Hello again, we have been away from here for some time as we tried to make sense of previous directions. Your information led to us working with the wiring, which we discovered may have caused our unit to fry (through no direct fault of our own, as we had to share the unit with another period in the same class). Unfortunately we are all very new to this particular set of equipment and several of us working on it directly are honestly not experts when it comes to the electrical wiring.
http://i163.photobucket.com/albums/t292/Dankscarver/IMG_0026-1.jpg
We have tried rewiring the sonar/bot board in an attempt to ratify the issues we found. We have reason to believe however, that the sonar unit is in fact dead. Now what I’m worried about is finding some form of proof to its inoperability. A much more pleasant solution would be proof otherwise however. In either case we would like some more help.
http://i163.photobucket.com/albums/t292/Dankscarver/BotBoardPic-1.jpg
The other division’s design was set-up with all of the wire clips on the top pin of the board, with the pins closest to the user. We believe this could have led to them putting voltage into all of the sonar pins at once, with no designated ground. Now unless I’m completely incorrect, that could have destroyed it.
On the other hand, possible screw-ups on our end include not being able to store the Time(1-3) variables correctly. I have tried the various variable types in the ATOM manual on the off-chance that the problem was the stored value being rounded off to an effective zero.

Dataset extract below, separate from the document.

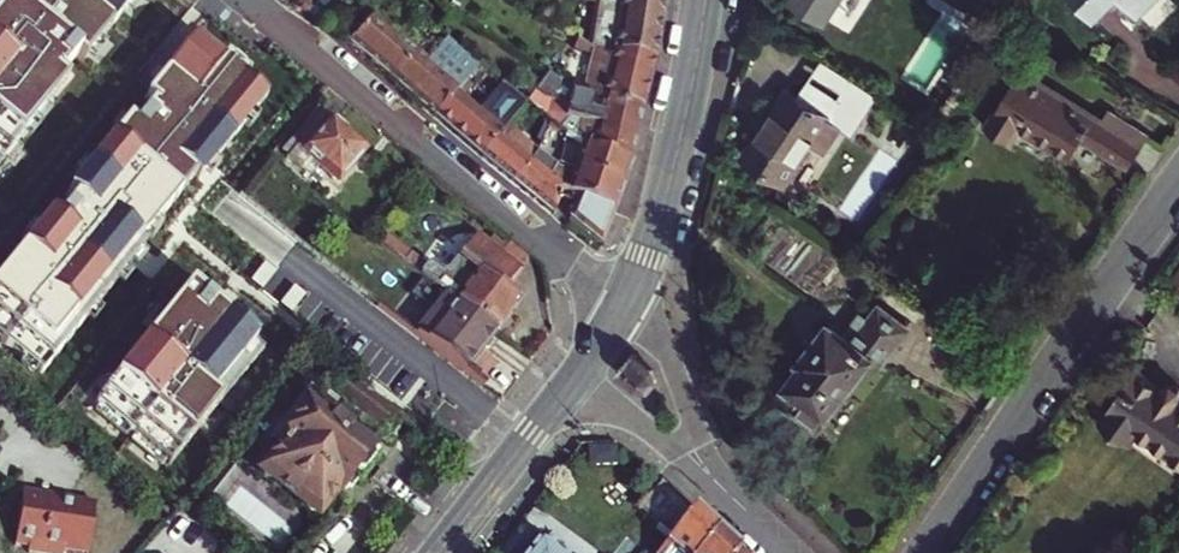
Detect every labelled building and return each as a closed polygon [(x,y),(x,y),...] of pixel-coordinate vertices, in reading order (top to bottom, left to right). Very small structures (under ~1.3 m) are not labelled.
[(365,0),(351,0),(361,8),(365,0)] [(656,57),(664,0),(662,0),(594,0),(619,13),(615,50),(656,57)] [(828,22),(843,0),(795,0),(828,22)] [(1094,18),(1114,0),(1077,0),(1094,18)] [(1138,15),(1154,0),(1124,0),(1138,15)] [(366,26),(351,44),(434,118),(465,82),(480,66),(447,40),(426,63),(367,14),(360,21),(366,26)] [(604,98),(644,109),(656,57),(615,50),(604,98)] [(818,57),(805,75),(834,95),(846,77),(818,57)] [(1022,68),(988,125),(1013,140),(1023,124),(1072,154),(1084,134),(1130,161),(1149,131),(1106,106),(1101,115),(1022,68)] [(742,156),(780,182),(807,141),(820,150),(836,127),(847,134),(873,95),(846,77),(834,95),(805,75),(793,94),(786,90),(742,156)] [(502,134),(500,132),(462,99),(471,88),(465,82),(434,118),(481,159),(500,137),(502,134)] [(644,109),(604,98),(602,106),(582,101),(578,119),(637,134),(644,109)] [(363,151),(317,110),(281,152),(310,178),(319,167),(337,182),(363,151)] [(570,135),(583,141),(630,161),(632,157),(637,134),(578,119),(561,115),(553,123),(570,135)] [(507,143),(513,135),(504,127),(500,132),(502,134),(500,137),(507,143)] [(531,149),(513,135),(507,143),(500,137),(481,159),(514,186),(531,163),(525,157),(531,149)] [(583,141),(573,167),(620,186),(630,161),(583,141)] [(531,163),(537,155),(531,149),(525,157),(531,163)] [(537,155),(531,163),(514,186),(552,216),(559,192),(561,185),(549,175),(554,168),(537,155)] [(620,186),(573,167),(570,174),(554,168),(549,175),(561,185),(559,192),(575,200),(566,222),(596,247),(620,186)] [(447,296),(493,333),(518,301),(504,291),(518,272),(518,271),(498,256),(473,237),(445,273),(430,261),(419,275),(447,296)] [(529,257),(510,242),(498,256),(518,271),(529,257)] [(447,296),(418,333),(465,370),(493,333),(447,296)] [(806,397),(796,410),(817,427),(873,357),(880,363),(908,328),(878,304),(868,318),(852,338),(847,334),(830,322),(801,358),(805,361),(787,383),(806,397)] [(863,314),(847,334),(852,338),(868,318),(863,314)] [(631,352),(614,371),(634,388),(646,390),(654,381),(653,370),(631,352)] [(1178,385),(1170,383),(1164,387),(1136,368),(1099,422),(1130,444),(1138,432),(1178,460),(1178,387),(1178,385)] [(349,378),(332,398),(385,440),(401,419),(349,378)] [(302,409),(280,438),(285,442),(273,459),(268,459),(261,464),(261,475),(270,481),(277,480),(302,499),(305,510),(314,514),(322,511),(326,503),(325,498),(349,468),(361,477),(376,457),(344,432),(348,427),(316,402),(308,414),(302,409)] [(673,538),(693,513),(662,485),(641,508),(673,538)] [(56,495),(25,492),(18,545),(32,547),(31,552),(36,552),(64,552),(65,549),(89,551),(94,504),(72,501),(56,500),(56,495)] [(715,534),(700,552),(736,552),(715,534)] [(543,538),(531,552),(561,552),(543,538)]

While this should not have been a difficult project we are still having plenty of difficulty, we were, until recently, sharing the unit with another division among other things. The pictures provided show our current wiring. Red leads to the Ping’s 5v pin, black to GND and green to SIG. This set-up appeared to provide it with proper power, as the LED that according to the Ping manual “indicates sensor activity came on. Does this mean that it’s firing its pulse? Or receiving the echo perhaps?
CmConver CON 2260
cmDistance VAR WORD
time VAR WORD
MAIN
PULSOUT 4, 8
PULSIN 4, 1, time
cmDistance = CmConver ** time
DEBUG [dec cmDistance]
PAUSE 1000
return
The program above is currently set to take P4’s pulsout and pulsin to get the variable Time, which is multiplied by our constant. The debug runs a stream of zeroes at me currently. As you can see tise variables are multiplied by the constant (Which I believe is simply a value given by the code that was the basis for this) for the product variables which are then printed via debug. We have also tried running the original code this was based on, it had not worked any better.